For graduate and undergraduate students alike, real-world experiences are essential to the learning process. I talk a lot about my eCommunities course as an example. In the course, teams of 4 to 5 students work with small businesses, startups, or non-profit organization to design and implement their social media strategy. The summer 2012 and spring 2013 classes are fortunate enough to work with many exciting new startups featured on Barbara Corcoran’s Shark Tank series.
It’s amazing to pair students with real businesses. It’s a learning process for both the students and business owners.
It’s important to enable students to learn social media through experiencing it. Students experience the world of social media by managing the online presence for their assigned business client. They learn how to manage the client relationship and ensure that the client is clear on the objectives for the business. Student teams work to refine the objectives with the client based on the target audience and implement a strategy using various social media platforms.
This works well as a semester long project. However, measuring the impact of the changes proposed and implemented by the student teams is more difficult to measure. This goes beyond ROI, but more towards having a better understanding of cause and effect in social media. During the course of the project the clients give feedback to students on their performance as do I. However, the feedback from the community to various campaigns, interventions, and experiments is the ultimate response.
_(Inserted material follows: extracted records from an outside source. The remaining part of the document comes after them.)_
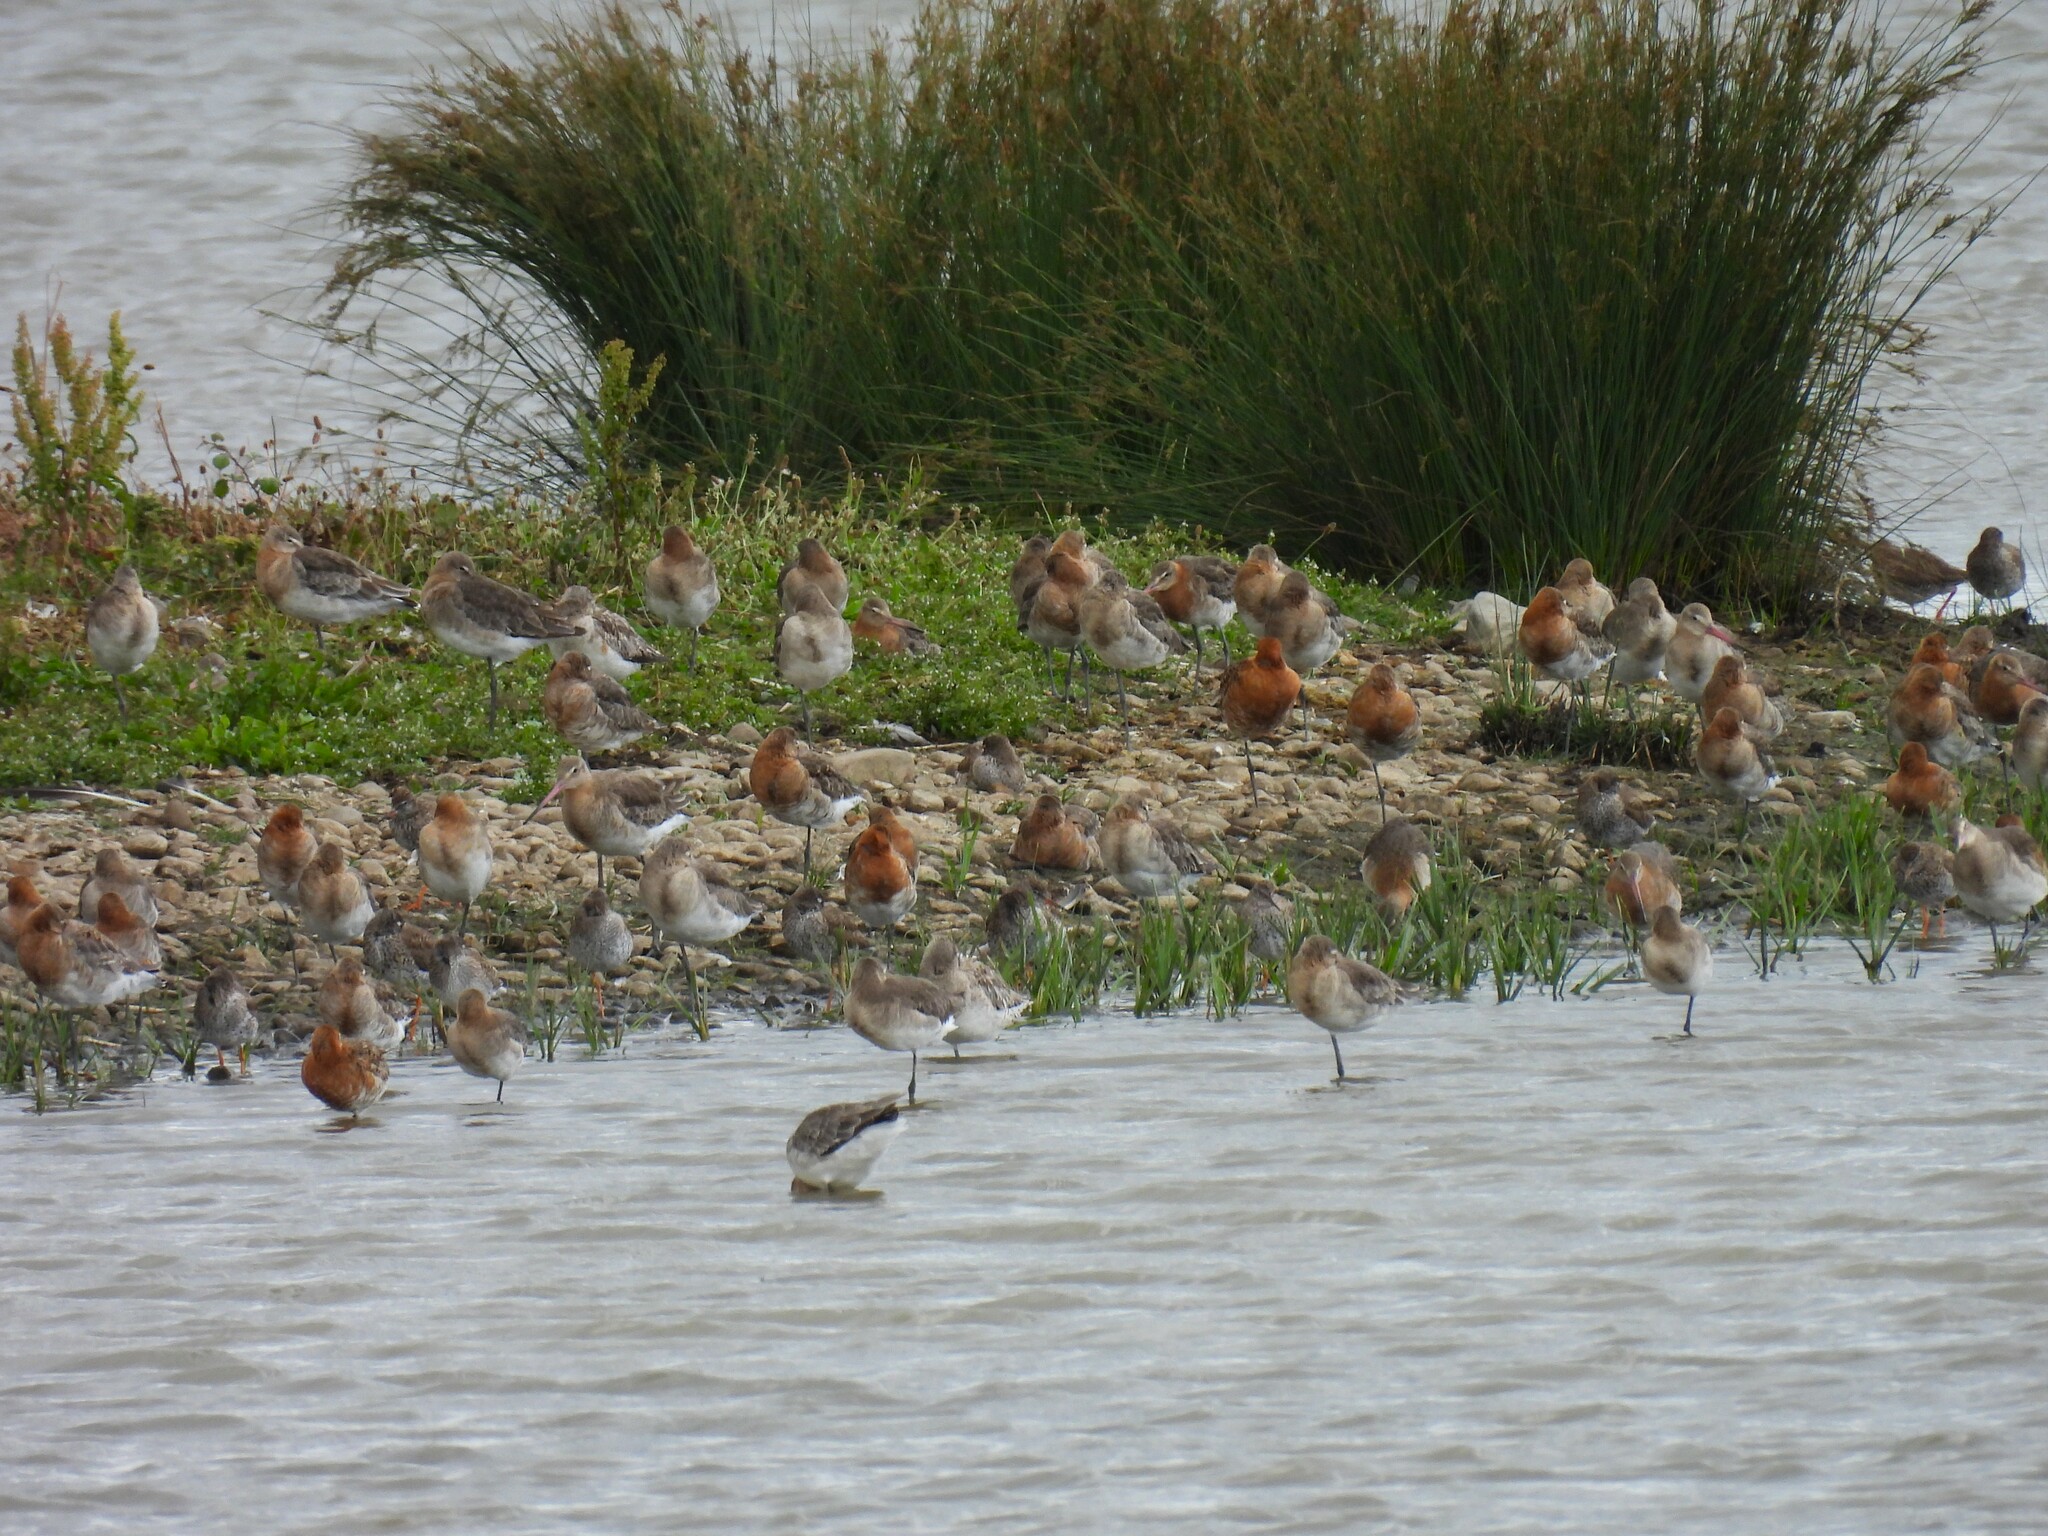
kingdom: Animalia
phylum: Chordata
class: Aves
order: Charadriiformes
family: Scolopacidae
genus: Limosa
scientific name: Limosa limosa
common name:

To have a better understanding of the cause and effect, I’m revising the course to be not only experiential but experimental. Student teams will be charged with implementing 5 experiments for 5 to 7 days for $500 or less. This approach lends itself to measuring outcomes. It also provides students with the time necessary to implement a single experiment at one time. I’ve adapted this idea from Erik Brynjolfsson who promotes an evidence based culture in business decision making. I hope to write more on the outcomes of this approach at the end of the spring 2013 semester.